Le fait que des criminels tels que Karadžić soient condamnés est sans
aucun doute une bonne nouvelle, notamment pour les victimes et les
familles des victimes de leurs crimes. Cependant, on est loin de pouvoir
affirmer que justice a été rendue. Les guerres des années 1990 en ex
Yougoslavie ont eu comme conséquence non seulement l’éclatement
nationaliste des peuples qui y habitaient mais ont aussi préparé le
terrain pour que des arrivistes s’approprient les richesses produites
socialement durant plusieurs décennies.
En ce sens, il ne peut pas y avoir de justice intégrale dans la
région ex yougoslave sans remise en cause globale de l’ordre social,
politique et économique d’après-guerre ; sans remise en cause de l’ordre
post-yougoslave.

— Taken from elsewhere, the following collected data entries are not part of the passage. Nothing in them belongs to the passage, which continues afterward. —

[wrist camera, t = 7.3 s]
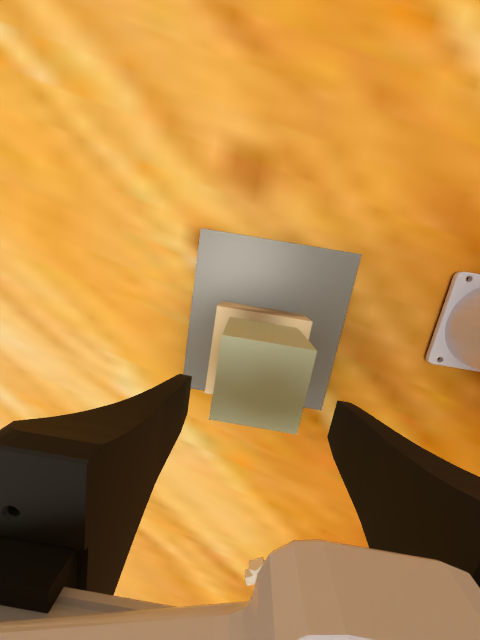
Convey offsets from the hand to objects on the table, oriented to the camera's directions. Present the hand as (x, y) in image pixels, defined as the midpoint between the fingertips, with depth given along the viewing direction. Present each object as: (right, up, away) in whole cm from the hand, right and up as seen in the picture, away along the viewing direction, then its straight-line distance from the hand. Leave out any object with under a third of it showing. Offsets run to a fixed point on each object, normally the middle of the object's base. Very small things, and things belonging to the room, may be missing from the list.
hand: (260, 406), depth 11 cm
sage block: (0, +2, +6) cm, 6 cm away
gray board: (+1, +4, +10) cm, 10 cm away
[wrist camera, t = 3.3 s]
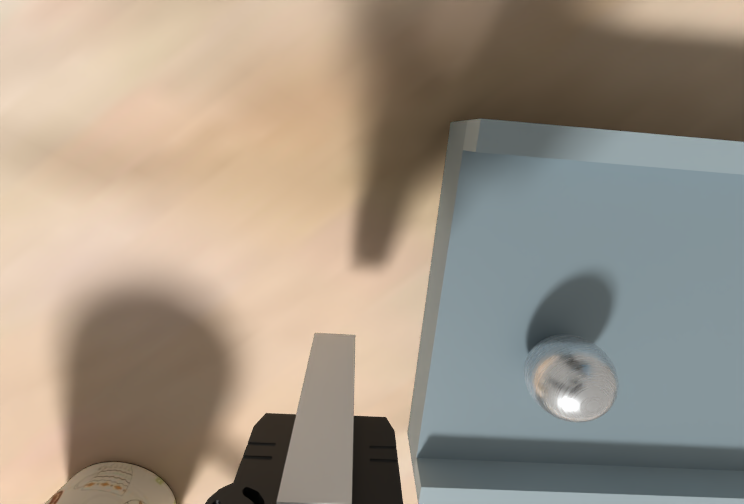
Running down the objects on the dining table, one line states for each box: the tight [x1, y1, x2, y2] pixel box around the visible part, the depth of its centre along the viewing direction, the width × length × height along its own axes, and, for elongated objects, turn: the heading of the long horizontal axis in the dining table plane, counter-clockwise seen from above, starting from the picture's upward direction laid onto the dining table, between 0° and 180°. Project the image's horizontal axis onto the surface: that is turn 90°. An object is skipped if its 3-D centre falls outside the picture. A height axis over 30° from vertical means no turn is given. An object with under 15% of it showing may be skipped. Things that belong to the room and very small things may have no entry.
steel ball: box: [524, 334, 619, 422], centre depth 14 cm, size 3×3×3 cm
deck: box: [408, 119, 744, 504], centre depth 16 cm, size 16×26×4 cm, turn 85°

Autrement dit, pour qu’il y ait de la justice il faut
non seulement que les responsables matériels et intellectuels des crimes
de guerre et contre l’humanité soient arrêtés et punis mais aussi
remettre en cause la Bosnie de Dayton (basée sur ces crimes) et le
processus de privatisation de l’économie qui a jeté dans la pauvreté des
millions de personnes. Ce serait une façon de briser les divisions
nationales et de créer l’unité de classe entre les travailleurs
bosniaques, serbes et croates contre les classes dominantes locales,
indépendamment de leur origine ethnique, et contre l’impérialisme.